Dropped yolks of shore-lamp quiver on tarmac –
the night’s disturbed and the sea itself
sidles about after its storm, buttery,
melting along the groynes.
The sea’s a martinet with itself,
will come this far and no farther
like a Prussian governess
corrupted by white sugar –
Oh but the stealth
with which it twitches aside mortar
and licks, and licks
moist grains off the shore.
By day it simply keeps marching
beat after beat like waves of soldiers
timed to the first push. In step with the music
it swells greenness and greyness, spills foam
onto a fly-swarming tide-line –
beertabs and dropped King Cones,
flotsam of inopportune partners
sticky with what came after.
A man lies on his back
settled along the swell, his knees
glimmering, catching a lick of moonlight,
lazy as a seagull on Christmas morning –
He should have greased himself with whale-blubber
like a twelve-year-old Goddess-chested
cross-Channel swimmer.
His sadness stripes through him like ink
leaving no space or him.
He paws slow arm sweeps and rolls
where the sea shoulders him.
Up there an aeroplane falters,
its red landing-lights on
scouting the coast home.
The pilot smokes a cigarette.
Its tip winks with each breath.
We’re strung out on the plain’s upthrust,
bubbles against the sill of the horizon.
Already the dark folds each figure to itself
like a mother putting on her child’s overcoat,
or a paid attendant, who quickly and deftly
slots goose-pimpled arms into their stoles.

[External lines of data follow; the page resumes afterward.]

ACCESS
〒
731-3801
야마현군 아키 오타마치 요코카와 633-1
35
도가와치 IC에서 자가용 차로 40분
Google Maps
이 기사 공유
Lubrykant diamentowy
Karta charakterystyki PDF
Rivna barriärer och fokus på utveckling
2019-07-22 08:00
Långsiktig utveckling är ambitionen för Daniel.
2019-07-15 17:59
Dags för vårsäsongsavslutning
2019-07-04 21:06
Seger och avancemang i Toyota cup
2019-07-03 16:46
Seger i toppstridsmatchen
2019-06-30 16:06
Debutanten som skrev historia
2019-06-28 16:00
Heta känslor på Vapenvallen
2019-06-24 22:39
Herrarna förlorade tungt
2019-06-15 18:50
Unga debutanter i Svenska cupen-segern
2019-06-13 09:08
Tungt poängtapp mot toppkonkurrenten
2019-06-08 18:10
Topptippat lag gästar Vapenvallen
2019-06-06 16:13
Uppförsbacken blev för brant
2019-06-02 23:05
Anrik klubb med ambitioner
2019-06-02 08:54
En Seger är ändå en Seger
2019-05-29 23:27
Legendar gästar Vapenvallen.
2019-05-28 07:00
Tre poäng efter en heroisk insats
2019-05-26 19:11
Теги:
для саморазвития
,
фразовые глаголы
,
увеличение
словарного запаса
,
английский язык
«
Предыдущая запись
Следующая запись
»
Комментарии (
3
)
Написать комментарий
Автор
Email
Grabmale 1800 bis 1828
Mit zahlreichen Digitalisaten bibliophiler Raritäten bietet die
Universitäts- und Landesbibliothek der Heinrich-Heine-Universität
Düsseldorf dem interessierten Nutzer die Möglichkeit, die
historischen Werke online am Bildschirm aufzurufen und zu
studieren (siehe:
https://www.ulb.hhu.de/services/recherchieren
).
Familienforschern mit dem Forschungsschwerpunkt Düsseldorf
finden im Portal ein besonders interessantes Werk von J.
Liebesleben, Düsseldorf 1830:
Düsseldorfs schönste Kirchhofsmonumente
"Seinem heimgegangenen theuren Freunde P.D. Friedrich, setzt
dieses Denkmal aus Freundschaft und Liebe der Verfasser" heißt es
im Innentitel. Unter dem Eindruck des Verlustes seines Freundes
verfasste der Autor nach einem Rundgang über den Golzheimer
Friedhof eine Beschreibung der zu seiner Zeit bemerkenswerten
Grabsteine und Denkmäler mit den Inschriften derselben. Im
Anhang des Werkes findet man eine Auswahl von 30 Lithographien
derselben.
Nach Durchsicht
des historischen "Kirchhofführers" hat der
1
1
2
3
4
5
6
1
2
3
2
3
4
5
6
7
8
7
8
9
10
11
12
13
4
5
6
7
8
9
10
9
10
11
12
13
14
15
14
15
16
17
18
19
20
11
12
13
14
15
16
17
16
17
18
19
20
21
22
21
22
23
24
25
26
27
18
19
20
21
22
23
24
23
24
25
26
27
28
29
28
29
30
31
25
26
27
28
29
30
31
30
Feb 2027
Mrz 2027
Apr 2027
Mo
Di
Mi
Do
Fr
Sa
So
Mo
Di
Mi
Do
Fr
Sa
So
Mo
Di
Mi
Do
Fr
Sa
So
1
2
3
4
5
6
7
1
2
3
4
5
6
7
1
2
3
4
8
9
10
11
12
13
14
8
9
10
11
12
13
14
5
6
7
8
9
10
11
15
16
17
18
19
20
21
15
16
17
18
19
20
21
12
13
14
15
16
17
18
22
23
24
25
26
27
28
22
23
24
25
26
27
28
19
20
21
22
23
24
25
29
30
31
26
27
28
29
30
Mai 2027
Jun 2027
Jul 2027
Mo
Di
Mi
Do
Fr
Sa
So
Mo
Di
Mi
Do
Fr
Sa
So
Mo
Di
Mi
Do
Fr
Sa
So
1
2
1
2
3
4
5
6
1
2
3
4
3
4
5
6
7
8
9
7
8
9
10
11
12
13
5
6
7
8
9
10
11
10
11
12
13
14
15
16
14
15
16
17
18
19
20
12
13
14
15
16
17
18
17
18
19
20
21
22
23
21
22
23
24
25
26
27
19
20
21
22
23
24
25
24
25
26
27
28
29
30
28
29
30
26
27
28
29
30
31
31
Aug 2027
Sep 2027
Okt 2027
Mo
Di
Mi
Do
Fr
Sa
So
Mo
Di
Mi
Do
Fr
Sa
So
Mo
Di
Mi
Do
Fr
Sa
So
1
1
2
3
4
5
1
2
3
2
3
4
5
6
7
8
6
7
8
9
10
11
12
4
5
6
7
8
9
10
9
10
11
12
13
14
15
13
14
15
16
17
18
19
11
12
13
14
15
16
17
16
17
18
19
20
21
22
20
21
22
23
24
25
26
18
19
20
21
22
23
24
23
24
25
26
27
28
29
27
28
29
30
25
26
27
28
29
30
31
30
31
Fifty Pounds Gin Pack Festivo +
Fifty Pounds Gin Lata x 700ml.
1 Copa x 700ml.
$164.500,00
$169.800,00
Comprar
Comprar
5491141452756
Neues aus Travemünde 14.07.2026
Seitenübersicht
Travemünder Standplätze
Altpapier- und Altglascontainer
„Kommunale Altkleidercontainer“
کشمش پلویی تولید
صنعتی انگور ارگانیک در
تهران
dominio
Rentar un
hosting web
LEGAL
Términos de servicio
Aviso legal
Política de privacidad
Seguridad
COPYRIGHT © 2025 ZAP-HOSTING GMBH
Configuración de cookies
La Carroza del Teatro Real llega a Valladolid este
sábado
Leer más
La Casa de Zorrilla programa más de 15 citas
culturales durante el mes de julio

My own mother is attending to her daughters
in the Christmas gloom of our long garden
before the others are born.
A stream’s tongue takes its first courses:
in siren suits and our cheek-hugging bonnets
we put one foot each in that water.
Now standstill clumps sink and disappear
over the plate-edge of the world.
The trees hold up fingers like candelabra,
blue and unsure as the word ‘distant’.
Casually heeled there, we circle
the New Look skirts of our mother.
The attendant’s hands skim on a breast
fused into party-going ramparts of taffeta,
but he takes up his gaze into the hall
as if there’s nothing to be sorry or glad for,
and nothing in the snowy eternity
that feathers his keyhole.
In the corded hollows of the wood
leaves fall.
How light it is.
The trees are rinsing themselves of leaves
like Degas laundresses, their forearms
cold with the jelly-smooth
blue of starch-water.
The laundresses lean back and yawn
with their arms still in the water
like beech-boughs, pliant
on leavings of air.
In the corded hollows of the wood
how light it is.
How my excitement
burns in the chamber.
You’re breast-up in the bubbling spaces you make for yourself,
your head in the air, pointy, demure,
ridiculous in its petalled swim-cap.
You chug slowly across the pool.
Your legs trail. Your arms won’t sweep
more than a third of the full stroke,
yet when you look up you’re curling with smiles,
complicit as if splashed
with mile-deep dives from the cliff’s height.
A fat young man in
BERBER'S ICE CREAM PARLOUR
under a tiled ceiling the colour of farm butter
with a mirror at 45° to his jaw.
His moist jowls, lucent and young
as the tuck where a baby's buttock and thigh join,
quiver a little, preparing
to meet the order he's given.
A tall glass skims the waitress's breasts.
He holds on, spoon poised
to see if the syrup'll trickle right
past the mound of chopped nuts to the ice-
white luscious vanilla sheltering
under its blanket of cream.
The yellow skin weakens and melts.
He devotes himself,
purses his lips to wrinkling-point,
digs down with the long spoon
past jelly and fruit
to the depths, with the cool
inching of an expert.
Beside him there's a landscape in drained pink
and blue suggesting the sea
with an audacious cartoon economy.
They've even put in one white triangle
to make the horizon. A sail.
Large creamy girls mark the banana splits
with curls and squiggles,
pour sauce on peach melbas,
thumb in real strawberries.
Their bodies sail behind the counters,
balloons tight at the ropes, held down
by a customer's need for more clotted cream
topping on his three-tier chocolate sundae.
They have eight tables to serve.
With their left hands they slap out the change
and comets smelling of nickel
for kids' take-away treats,
and over on the bar counter there's room
for adult, luxurious absorption
of dark mocha ice cream.
Flowing, damp-curled, the waitresses
pass with their trays
doubled by mirrors, bumping like clouds.